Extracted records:
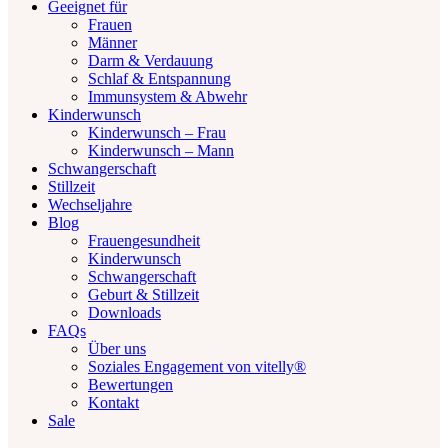
Geeignet für
Frauen
Männer
Darm & Verdauung
Schlaf & Entspannung
Immunsystem & Abwehr
Kinderwunsch
Kinderwunsch – Frau
Kinderwunsch – Mann
Schwangerschaft
Stillzeit
Wechseljahre
Blog
Frauengesundheit
Kinderwunsch
Schwangerschaft
Geburt & Stillzeit
Downloads
FAQs
Über uns
Soziales Engagement von vitelly®
Bewertungen
Kontakt
Sale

#### [WHAT YOU ARE ASKED TO DO]
Please write out exactly the line containing "Darm & Verdauung" and every line after it through the end of the records, nothing more.

#### [EXERCISE ANSWER]
Darm & Verdauung
Schlaf & Entspannung
Immunsystem & Abwehr
Kinderwunsch
Kinderwunsch – Frau
Kinderwunsch – Mann
Schwangerschaft
Stillzeit
Wechseljahre
Blog
Frauengesundheit
Kinderwunsch
Schwangerschaft
Geburt & Stillzeit
Downloads
FAQs
Über uns
Soziales Engagement von vitelly®
Bewertungen
Kontakt
Sale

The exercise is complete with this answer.